Thirty years in media and communications and there is my name forever linked to that auspicious award cite. The timing, simultaneous with my opening of my own business, could not have been worse.  For all I know, my more accomplished name twins may well assume that Judith Griggs is me getting my rightful comeuppance. But it's that other JG who has landed our shared moniker in the Urban Dictionary as a synonym for incompetance and arrogance.
Although search engine algorithms are updated regularly and become more sophisticated with each generation, the only way to beat a prevalent usage is to be more prevalent. Companies have sprung up promising to clean your name online (with radio commercials sounding much like those who previously promised to clean your credit) and they have taken for themselves the mantle of "reputation management." Until this time "reputation management" was a specialized practice of public relations, the type which I practice. But they have national ad budgets and I have no ownership of a business classification that started appearing in textbooks in the 1960s. To their credit, they have recently amended their tag line to "online reputation management."
So what do you do when you have a notorious identity twin and do not wish to hire such a company? Take care of your own online presence first. Stake your claim to who you actually are by getting as much information about yourself out there as possible. Use the "Google juice" strength of Linked In , Google Profiles and similar well-trafficked sites to define clearly who you are and what you do. Update any old information you may have posted years ago.
Althought the official term for it is "egosurfing" - it is not egomanical to Google yourself. If your online identity matters to your business practice, it is necessary preventative care.
Make sure information purporting to be actually about you is correct. If misinformation appears on legimate sites, contact them directly with a request for correction.
If the information is on an aggregator site, like many that sell "public information" on people or provide "business directories," there are rarely human beings involved in gathering and posting the information. They mechanically scrape other sites for names and related information and often draw erroneous conclusions. They are notorious for getting it wrong and provide no recourse for correction. Most sophisticated web consumers see the sites for what they are and lend no credence to the eight husbands and 42 jobs they have linked me to over the last few years.

*SUPPLIED MATERIAL*
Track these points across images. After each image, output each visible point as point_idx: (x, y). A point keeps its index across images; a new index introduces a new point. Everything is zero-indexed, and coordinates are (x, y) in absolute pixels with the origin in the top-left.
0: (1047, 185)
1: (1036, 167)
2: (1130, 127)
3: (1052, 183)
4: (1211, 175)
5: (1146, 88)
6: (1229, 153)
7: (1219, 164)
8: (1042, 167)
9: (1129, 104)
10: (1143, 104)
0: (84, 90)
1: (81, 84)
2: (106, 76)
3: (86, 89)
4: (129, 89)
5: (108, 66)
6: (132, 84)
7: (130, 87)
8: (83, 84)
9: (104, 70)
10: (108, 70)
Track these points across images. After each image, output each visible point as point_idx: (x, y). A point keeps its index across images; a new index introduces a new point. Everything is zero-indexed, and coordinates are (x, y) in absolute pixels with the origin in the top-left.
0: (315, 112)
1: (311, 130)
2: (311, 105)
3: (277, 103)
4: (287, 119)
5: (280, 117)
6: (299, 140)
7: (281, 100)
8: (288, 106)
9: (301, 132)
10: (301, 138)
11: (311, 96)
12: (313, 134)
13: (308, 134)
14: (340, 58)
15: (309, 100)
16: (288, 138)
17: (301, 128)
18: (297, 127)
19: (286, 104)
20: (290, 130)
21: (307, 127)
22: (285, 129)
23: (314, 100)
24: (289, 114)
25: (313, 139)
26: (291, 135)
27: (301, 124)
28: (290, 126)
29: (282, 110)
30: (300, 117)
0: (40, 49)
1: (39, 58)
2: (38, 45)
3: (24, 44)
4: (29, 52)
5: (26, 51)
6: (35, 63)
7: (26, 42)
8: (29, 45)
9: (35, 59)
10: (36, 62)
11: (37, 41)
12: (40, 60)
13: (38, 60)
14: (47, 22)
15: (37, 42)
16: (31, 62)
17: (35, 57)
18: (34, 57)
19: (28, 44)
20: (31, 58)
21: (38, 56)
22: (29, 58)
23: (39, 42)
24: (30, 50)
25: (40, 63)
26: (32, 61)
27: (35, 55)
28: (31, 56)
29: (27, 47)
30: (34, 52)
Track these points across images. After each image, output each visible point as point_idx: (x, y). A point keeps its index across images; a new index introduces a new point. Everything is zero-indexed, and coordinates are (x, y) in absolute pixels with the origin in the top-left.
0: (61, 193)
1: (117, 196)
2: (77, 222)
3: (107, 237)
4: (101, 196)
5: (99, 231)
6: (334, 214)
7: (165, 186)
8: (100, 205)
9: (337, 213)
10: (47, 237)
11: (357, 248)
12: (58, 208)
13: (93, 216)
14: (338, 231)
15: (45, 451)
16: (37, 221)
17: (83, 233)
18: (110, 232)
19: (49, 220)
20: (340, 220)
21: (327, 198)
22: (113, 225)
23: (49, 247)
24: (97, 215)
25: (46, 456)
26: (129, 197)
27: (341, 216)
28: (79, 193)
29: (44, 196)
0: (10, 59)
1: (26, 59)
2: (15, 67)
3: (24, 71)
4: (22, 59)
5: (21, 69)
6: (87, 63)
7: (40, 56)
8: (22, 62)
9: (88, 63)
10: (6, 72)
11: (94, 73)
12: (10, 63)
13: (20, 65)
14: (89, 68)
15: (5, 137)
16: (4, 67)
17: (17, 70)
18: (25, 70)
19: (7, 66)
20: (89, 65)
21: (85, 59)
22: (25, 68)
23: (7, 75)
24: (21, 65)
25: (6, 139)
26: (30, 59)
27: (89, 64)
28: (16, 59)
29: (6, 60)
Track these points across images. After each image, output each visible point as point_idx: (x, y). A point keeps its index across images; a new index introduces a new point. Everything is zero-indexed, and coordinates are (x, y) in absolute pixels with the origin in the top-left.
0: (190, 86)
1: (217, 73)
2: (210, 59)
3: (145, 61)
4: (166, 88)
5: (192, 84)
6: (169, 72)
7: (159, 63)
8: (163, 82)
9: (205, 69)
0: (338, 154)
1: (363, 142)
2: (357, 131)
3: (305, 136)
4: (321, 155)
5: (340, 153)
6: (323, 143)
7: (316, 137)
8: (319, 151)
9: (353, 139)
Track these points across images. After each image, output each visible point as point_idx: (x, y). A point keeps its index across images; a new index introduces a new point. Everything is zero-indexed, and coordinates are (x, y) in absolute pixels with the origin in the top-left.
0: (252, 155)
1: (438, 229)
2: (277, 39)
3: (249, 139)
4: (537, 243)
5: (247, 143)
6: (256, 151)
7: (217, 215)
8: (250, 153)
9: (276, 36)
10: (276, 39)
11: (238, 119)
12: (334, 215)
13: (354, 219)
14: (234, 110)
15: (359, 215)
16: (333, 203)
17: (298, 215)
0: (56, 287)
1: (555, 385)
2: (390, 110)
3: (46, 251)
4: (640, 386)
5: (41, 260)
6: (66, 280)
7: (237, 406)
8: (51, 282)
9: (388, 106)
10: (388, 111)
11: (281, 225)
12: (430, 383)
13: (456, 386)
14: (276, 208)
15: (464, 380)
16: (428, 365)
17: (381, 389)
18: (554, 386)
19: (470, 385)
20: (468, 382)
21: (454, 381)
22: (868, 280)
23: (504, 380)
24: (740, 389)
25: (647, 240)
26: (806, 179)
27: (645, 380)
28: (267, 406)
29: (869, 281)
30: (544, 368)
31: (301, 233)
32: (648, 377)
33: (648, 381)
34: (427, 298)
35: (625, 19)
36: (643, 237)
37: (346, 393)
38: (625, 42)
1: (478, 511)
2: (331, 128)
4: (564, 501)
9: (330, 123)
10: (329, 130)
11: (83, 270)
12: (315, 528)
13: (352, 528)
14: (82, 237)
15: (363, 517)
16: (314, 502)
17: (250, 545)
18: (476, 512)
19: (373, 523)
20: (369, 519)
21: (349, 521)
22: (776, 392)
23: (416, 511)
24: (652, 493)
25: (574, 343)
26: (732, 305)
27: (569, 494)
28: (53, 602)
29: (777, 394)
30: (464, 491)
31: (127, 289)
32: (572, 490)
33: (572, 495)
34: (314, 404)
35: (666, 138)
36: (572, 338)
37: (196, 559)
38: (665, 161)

*QUESTIONS TO ANSWER*
A – Answer these questions from the passage on online reputation:
(i) When did the business classification "reputation management" start appearing in textbooks?
(ii) What is the official term for Googling yourself?
(iii) How many husbands and how many jobs have aggregator sites linked the writer to over the last few years?
B – Repeat the part of the passage on online reputation starting with "Make sure information" and going on through "request for correction.".

*RESPONSES BY ITEM NUMBER*
A –
(i) In the 1960s.
(ii) "Egosurfing."
(iii) Eight husbands and 42 jobs.

B –
Make sure information purporting to be actually about you is correct. If misinformation appears on legimate sites, contact them directly with a request for correction.